Start Journal of Arts and Culture is coming back after a break of almost a year. The break was necessary for its internal adjustment and re-organisation to set it on a new footing. It now has a new editorial team that constitutes high profile Africanists: Prof. Sidney Littlefield Kasfir, Assoc. Prof. George Kyeyune, Dr. Angelo Kakande and Ms. Margaret Nagawa.

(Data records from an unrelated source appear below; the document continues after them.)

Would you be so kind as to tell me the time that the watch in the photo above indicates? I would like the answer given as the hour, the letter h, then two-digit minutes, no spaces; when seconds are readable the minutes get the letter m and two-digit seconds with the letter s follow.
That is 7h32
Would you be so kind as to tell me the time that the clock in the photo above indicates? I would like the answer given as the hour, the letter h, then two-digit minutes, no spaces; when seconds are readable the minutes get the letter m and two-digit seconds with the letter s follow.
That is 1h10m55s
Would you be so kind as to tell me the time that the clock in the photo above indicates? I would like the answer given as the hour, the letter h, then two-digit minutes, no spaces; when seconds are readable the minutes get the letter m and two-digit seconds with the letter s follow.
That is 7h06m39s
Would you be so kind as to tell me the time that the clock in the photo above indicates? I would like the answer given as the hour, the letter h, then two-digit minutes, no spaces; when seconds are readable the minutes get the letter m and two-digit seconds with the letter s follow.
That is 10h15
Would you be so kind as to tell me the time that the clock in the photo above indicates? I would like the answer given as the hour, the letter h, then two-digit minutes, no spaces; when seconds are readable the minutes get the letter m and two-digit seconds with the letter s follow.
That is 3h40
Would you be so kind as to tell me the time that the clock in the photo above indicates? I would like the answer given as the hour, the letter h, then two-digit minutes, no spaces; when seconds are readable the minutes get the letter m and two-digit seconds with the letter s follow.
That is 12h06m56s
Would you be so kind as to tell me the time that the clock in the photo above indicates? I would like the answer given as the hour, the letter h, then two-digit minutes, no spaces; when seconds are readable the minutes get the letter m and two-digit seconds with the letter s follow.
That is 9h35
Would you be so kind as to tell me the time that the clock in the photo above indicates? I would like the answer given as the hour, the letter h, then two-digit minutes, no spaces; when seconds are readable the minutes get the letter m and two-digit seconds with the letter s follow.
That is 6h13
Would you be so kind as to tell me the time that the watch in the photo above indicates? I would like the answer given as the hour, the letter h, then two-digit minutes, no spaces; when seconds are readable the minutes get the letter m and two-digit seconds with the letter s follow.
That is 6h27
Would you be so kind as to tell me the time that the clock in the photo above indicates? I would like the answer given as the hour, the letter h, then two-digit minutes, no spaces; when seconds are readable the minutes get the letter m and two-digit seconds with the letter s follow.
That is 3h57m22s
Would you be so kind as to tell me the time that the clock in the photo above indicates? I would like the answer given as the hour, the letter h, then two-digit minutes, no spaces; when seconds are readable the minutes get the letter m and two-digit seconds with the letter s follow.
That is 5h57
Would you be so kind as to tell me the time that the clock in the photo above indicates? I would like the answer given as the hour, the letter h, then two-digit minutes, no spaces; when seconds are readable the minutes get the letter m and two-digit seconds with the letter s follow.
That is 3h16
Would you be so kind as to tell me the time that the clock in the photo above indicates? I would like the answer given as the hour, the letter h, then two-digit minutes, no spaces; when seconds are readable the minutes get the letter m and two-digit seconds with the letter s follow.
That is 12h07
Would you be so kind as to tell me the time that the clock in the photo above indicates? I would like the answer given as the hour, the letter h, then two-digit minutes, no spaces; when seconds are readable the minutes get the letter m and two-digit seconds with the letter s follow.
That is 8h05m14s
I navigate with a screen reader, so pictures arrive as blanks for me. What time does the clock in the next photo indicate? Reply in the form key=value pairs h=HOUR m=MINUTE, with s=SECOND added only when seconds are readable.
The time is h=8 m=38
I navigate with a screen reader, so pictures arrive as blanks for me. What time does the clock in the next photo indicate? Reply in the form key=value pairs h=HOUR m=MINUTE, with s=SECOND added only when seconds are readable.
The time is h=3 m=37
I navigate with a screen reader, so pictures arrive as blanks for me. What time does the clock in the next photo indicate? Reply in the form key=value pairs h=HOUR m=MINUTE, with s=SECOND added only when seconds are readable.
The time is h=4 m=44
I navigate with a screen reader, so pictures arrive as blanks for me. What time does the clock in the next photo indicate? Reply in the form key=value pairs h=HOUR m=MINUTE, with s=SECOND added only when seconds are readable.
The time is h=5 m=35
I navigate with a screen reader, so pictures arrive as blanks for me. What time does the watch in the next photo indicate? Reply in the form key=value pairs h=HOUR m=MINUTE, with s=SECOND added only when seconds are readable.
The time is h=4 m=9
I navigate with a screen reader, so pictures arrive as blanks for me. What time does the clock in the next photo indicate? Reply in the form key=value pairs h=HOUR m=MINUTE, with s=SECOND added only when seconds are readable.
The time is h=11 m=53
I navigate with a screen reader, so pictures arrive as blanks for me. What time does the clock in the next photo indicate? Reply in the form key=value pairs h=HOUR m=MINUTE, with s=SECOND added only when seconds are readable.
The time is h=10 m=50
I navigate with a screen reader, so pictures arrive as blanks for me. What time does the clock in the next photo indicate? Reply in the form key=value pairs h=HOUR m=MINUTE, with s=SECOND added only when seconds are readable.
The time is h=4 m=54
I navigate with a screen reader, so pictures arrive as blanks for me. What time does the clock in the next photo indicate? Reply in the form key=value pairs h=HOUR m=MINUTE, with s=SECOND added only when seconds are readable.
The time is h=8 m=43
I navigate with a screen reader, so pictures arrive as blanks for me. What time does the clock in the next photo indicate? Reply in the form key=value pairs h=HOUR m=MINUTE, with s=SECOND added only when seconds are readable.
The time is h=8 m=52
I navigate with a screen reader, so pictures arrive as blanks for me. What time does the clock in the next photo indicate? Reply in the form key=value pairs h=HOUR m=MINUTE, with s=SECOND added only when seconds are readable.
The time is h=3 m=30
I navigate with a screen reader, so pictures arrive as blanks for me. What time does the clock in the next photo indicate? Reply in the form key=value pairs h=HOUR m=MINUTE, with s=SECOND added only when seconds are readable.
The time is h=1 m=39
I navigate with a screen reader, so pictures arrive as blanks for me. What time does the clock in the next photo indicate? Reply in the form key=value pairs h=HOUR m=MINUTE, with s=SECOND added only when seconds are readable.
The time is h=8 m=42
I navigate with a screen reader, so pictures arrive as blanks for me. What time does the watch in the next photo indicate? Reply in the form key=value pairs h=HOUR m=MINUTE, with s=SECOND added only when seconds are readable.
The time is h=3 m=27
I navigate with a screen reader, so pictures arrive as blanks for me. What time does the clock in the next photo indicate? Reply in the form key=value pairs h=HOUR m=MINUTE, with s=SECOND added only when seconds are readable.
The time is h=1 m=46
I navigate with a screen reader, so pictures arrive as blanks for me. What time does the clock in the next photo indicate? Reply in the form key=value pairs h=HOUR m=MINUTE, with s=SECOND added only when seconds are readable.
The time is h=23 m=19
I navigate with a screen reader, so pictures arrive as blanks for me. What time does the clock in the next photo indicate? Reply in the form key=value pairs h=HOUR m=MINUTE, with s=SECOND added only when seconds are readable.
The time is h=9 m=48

Margaret Nagawa, the new Executive Editor of Start Journal

New changes have been introduced. We are aiming at making the journal more scholarly and yet retain its unique characteristic of engaging artists’ voices in open interactive ways, with articles that address issues of contemporary art in Uganda and beyond. Uganda’s contemporary art has, in the recent past, become complex and sophisticated. It has embraced installations, video, and non-figurative motifs. It is in concert with other art from the region. Such art is fortunately not motivated by money, but by artists’ desire to visually engage their audiences in provocative ways; ways that would compel these audiences to think about the world they inhabit differently. Corresponding critical writings are necessary to reveal nuanced, concealed, and even multi-layered meanings embedded in such new approaches in art. South Africa is playing a leading role in this.

The best remembered contributor to art in Uganda is, interestingly, not the greatest studio artist (in as much as I respect and hugely value art practitioners), but it is Mrs. Margaret Trowell, simply because she wrote—she wrote about art in Uganda and Africa at large. Her publications from the thirties to the seventies travelled far and wide, which helped to place modern art in Uganda on an international platform. Trowell left behind a rich legacy that Ugandans ought to emulate. Writing about our art will diminish the stereotypes, common among historians of African art, that no serious art exists in the region of East Africa, particularly Uganda, and indeed that Uganda’s artistic contribution to the world stage is a distant dream. The revitalised Start Journal of Arts and Culture through peer review processes should be able to change all that.

I pay tribute to Daudi Karungi, Henry Mzili Mujunga, and Jantien Zuurbier, the founders of this journal, and all the editors that sustained it for all these years. I thank the contributors to this issue and the committed reviewers who gave so much of their time and expertise.